(Collected data)
- - - -

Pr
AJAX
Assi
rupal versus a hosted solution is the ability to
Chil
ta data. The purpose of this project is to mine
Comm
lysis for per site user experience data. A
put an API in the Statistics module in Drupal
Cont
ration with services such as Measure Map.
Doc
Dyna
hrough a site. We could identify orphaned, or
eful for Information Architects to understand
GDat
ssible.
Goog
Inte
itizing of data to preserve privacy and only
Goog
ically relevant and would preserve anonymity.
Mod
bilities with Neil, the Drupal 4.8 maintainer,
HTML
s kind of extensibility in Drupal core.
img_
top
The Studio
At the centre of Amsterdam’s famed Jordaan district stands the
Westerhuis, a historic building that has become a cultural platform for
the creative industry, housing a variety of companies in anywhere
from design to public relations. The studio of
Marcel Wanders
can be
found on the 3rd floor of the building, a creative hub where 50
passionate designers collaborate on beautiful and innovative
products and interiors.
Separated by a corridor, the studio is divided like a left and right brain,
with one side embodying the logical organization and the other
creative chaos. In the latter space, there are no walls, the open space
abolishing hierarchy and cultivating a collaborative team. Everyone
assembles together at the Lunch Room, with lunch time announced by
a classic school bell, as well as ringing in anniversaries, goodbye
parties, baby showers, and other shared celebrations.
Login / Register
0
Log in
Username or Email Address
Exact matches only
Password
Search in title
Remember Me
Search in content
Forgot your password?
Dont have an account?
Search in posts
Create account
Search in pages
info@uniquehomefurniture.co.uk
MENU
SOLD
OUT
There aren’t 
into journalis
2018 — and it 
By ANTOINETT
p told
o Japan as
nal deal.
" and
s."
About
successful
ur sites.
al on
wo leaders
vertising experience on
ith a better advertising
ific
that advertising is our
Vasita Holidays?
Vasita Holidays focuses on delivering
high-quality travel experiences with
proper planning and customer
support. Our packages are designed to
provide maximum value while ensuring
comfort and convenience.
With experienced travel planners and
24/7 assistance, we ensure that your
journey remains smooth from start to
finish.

- - - -

Work item: Pick out each line above that includes "your" and show it.

Output for this exercise:
Forgot your password?
24/7 assistance, we ensure that your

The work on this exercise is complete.